[Saved entries]
= = =

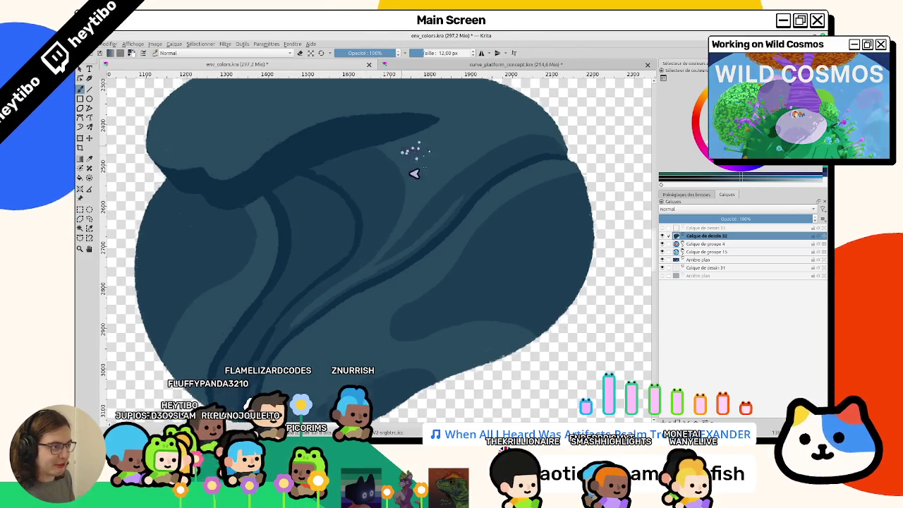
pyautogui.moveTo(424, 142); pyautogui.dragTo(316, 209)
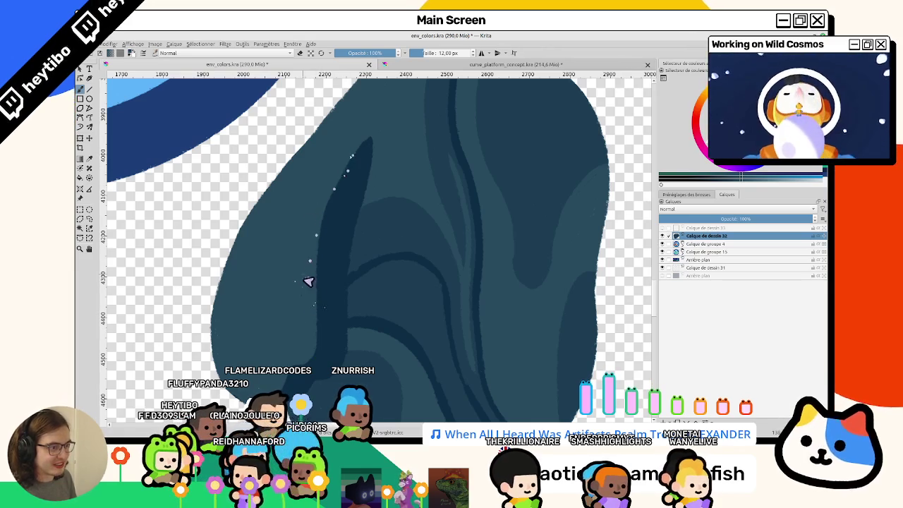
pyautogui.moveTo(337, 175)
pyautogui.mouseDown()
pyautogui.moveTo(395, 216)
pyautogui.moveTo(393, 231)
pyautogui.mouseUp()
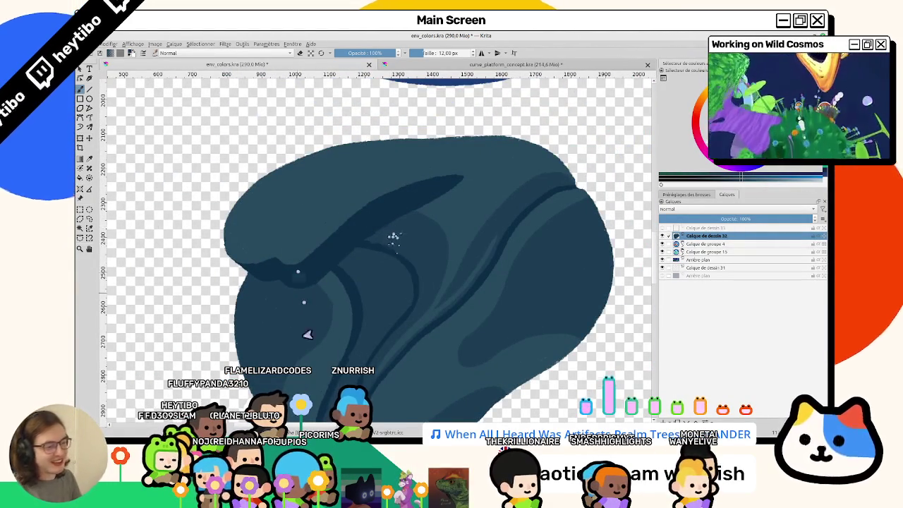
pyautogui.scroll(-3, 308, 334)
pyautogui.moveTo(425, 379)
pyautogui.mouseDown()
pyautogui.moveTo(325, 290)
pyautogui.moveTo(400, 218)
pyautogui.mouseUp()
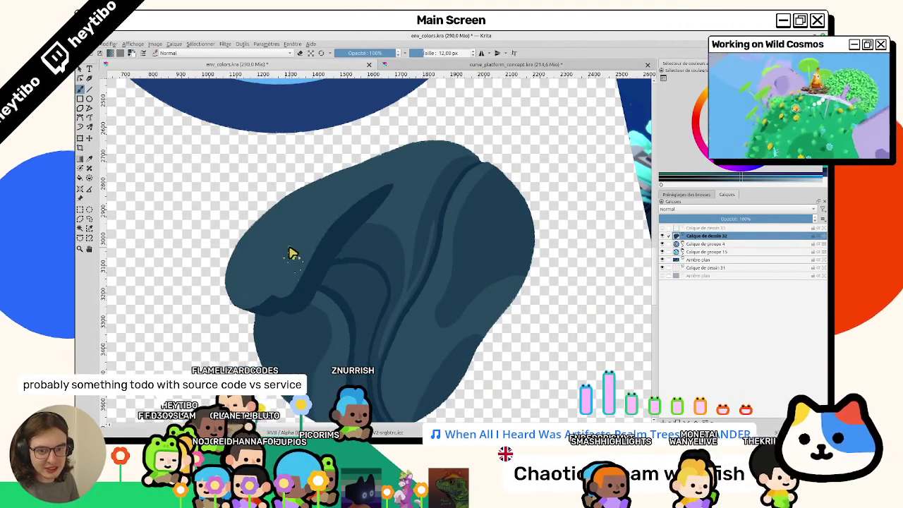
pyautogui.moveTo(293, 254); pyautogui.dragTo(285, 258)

= = =

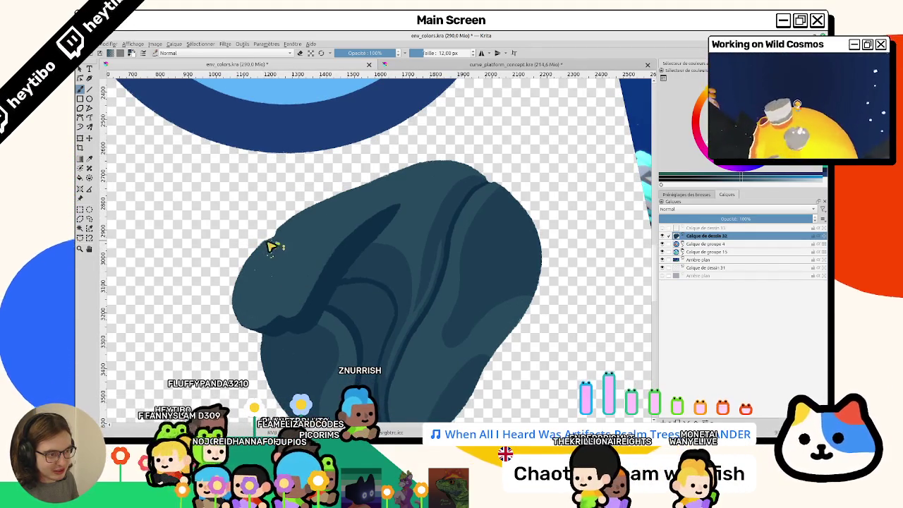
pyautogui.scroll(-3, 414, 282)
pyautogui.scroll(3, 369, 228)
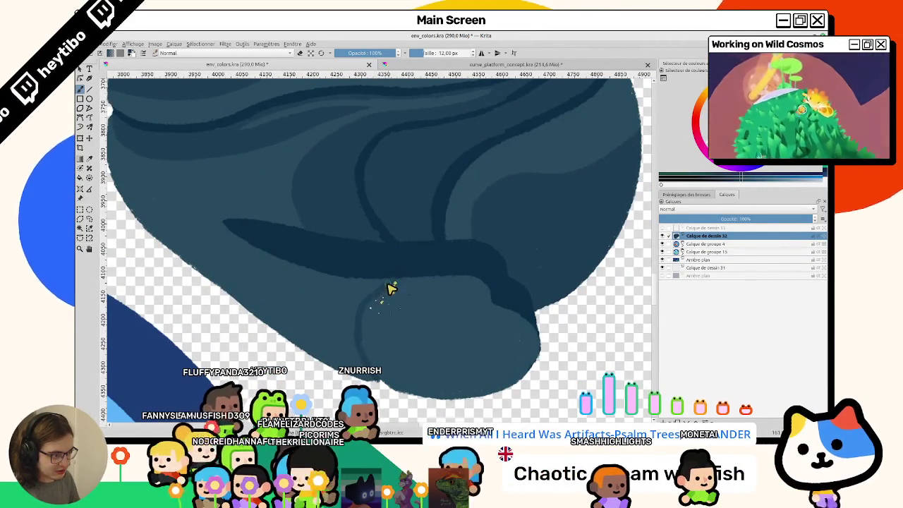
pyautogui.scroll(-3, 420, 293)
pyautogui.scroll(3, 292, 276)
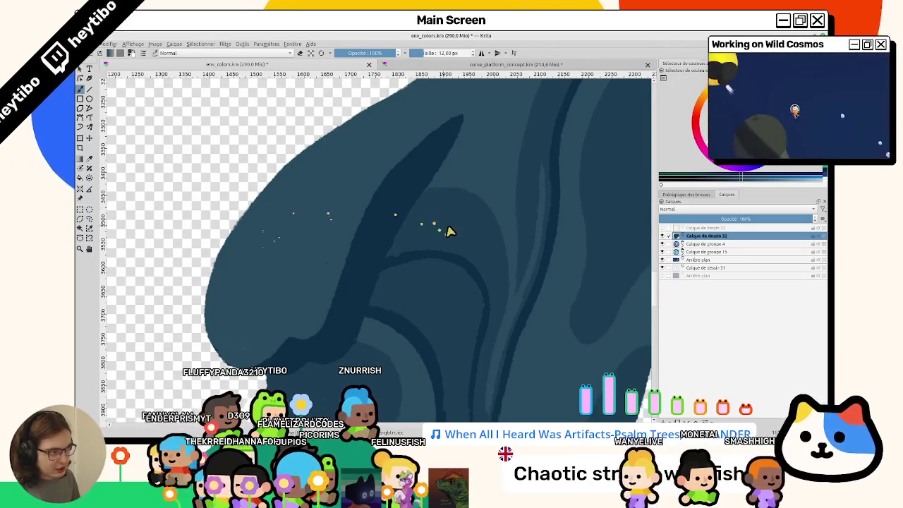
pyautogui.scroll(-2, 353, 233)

= = =

- WHAT YOU ARE ASKED TO DO:
Write out the lines above from the one with "pyautogui.scroll(-3, 414, 282)" through the one with "pyautogui.scroll(-2, 353, 233)", ends included, exactly; no picture goes in.

- FINAL ANSWER:
pyautogui.scroll(-3, 414, 282)
pyautogui.scroll(3, 369, 228)
pyautogui.scroll(-3, 420, 293)
pyautogui.scroll(3, 292, 276)
pyautogui.scroll(-2, 353, 233)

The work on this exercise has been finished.